Effects of deflection angle on the mechanical properties of constant-resistance, energy-absorbing, and anti-scouring bolts

Abstract

In practice, constant-resistance, energy-absorbing, and anti-scouring bolts inevitably deflect at an angle from the coal wall and other bearing surfaces, eventually giving way and losing their energy-absorbing function. The aim of this study was to determine the applicable range of deflection angles for constant-resistance, energy-absorbing, and anti-scouring bolts and to provide a reference design for bolt construction. The principle of application of bolts under various deflection angles was proposed, and the numerical simulation of use of constant-resistance, energy-absorbing, and anti-scouring bolts was carried out using ABAQUS finite element software. The effects of deflection angle, impact energy, and impact velocity on the deformation performance, load-bearing performance, and energy absorption performance of the bolts were investigated. The deformation process of the bolt based on deflection angle was found to change from axial stretching to “stretching and bending”. As the deflection angle increased, the load bearing capacity of the anti-punching device increased, and the bolt’s breaking force increased after decreasing, and then decreased again while absorption energy decreased non-linearly. The bolt yield distance decreased while the displacement of bolts remained essentially the same and the deflection distance of the anti-punching device decreased. The stroke efficiency of bolts decreased and, based on the design principles of constant-resistance, energy-absorbing, and anti-scouring bolts, it was determined that the bolt was still applicable within a deflection angle of 0–17°. The impact energy had a minor effect on the bolt indicators of yield force, breaking force, and energy absorption, and the bolt’s impact resistance time decreased non-linearly with increasing impact energy.
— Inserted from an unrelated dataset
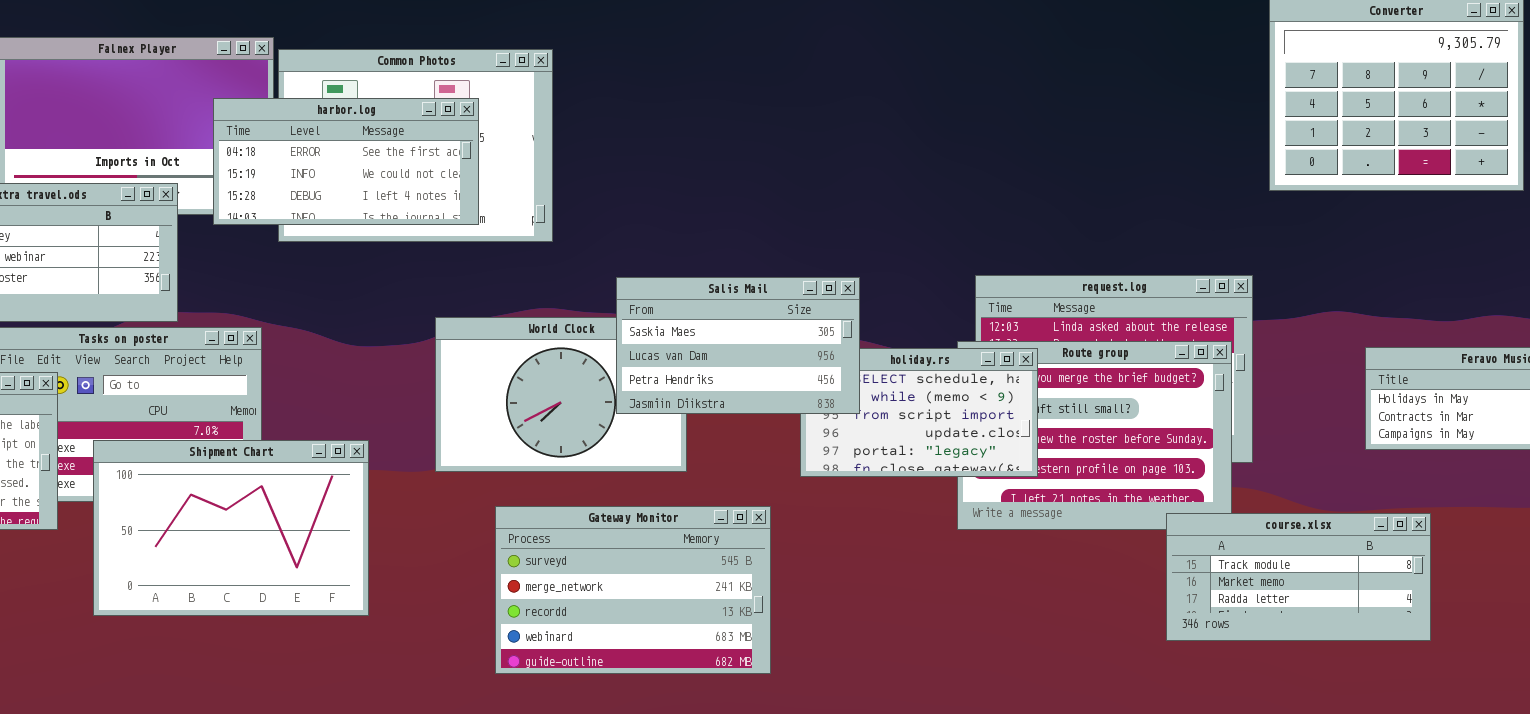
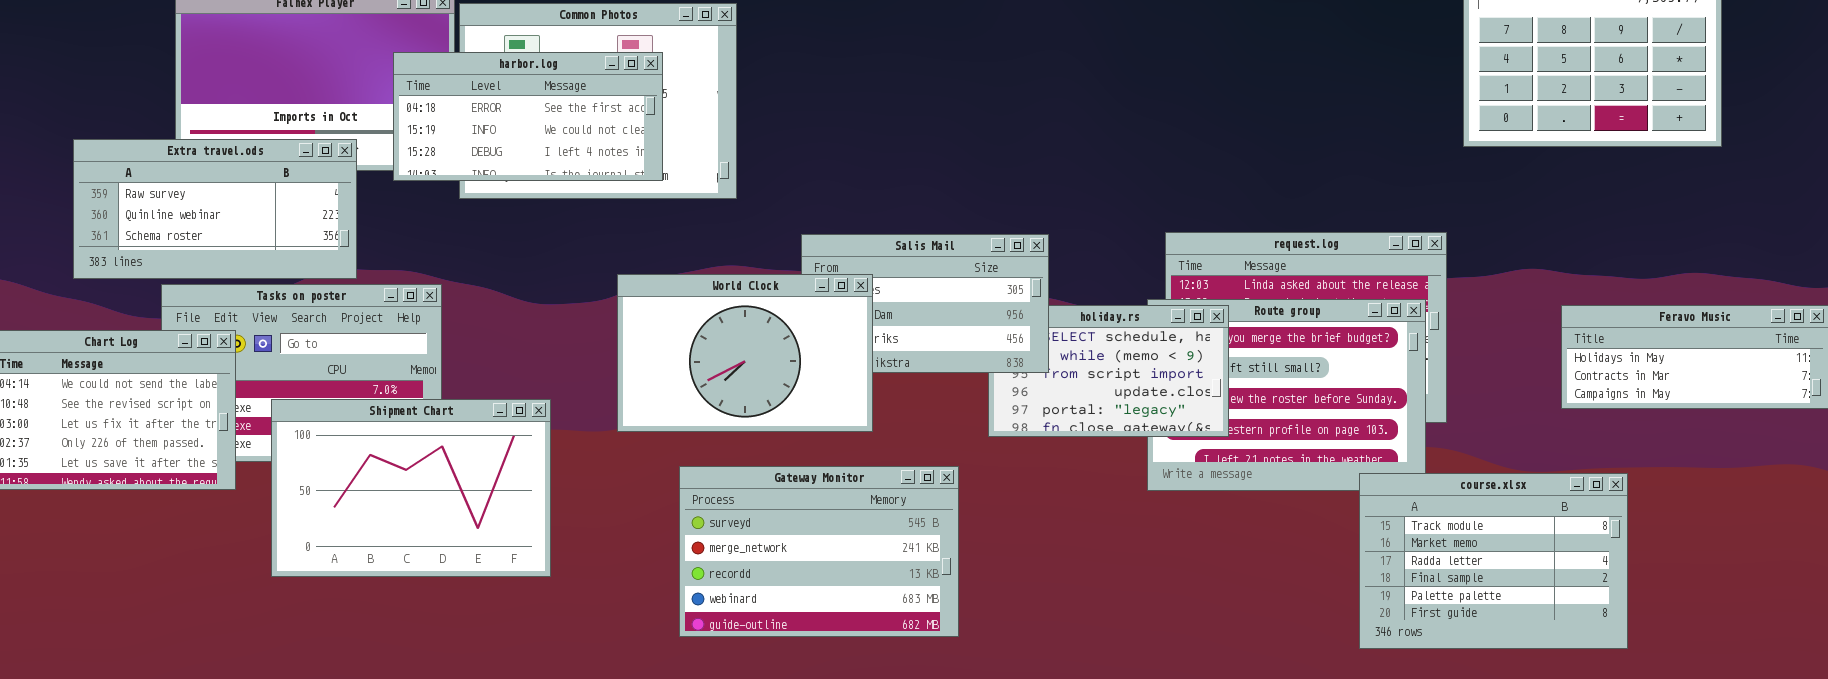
World Clock: [435,317,687,472] -> [617,274,873,432], raised
course.xlsx: [1166,513,1431,641] -> [1359,473,1628,649], resized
Impact velocity had less effect on bolt yield force and breaking force. Both yielding time and anti-punching load capacity of the bolt decreased with increased impact velocity. As the impact velocity increased, yield distance, anti-punching deflection distance, and stroke efficiency all increased. The absorption energy increased linearly with increasing impact velocity. The results of this study provide a reference for similar anchor angle studies and a guide for the design of field construction.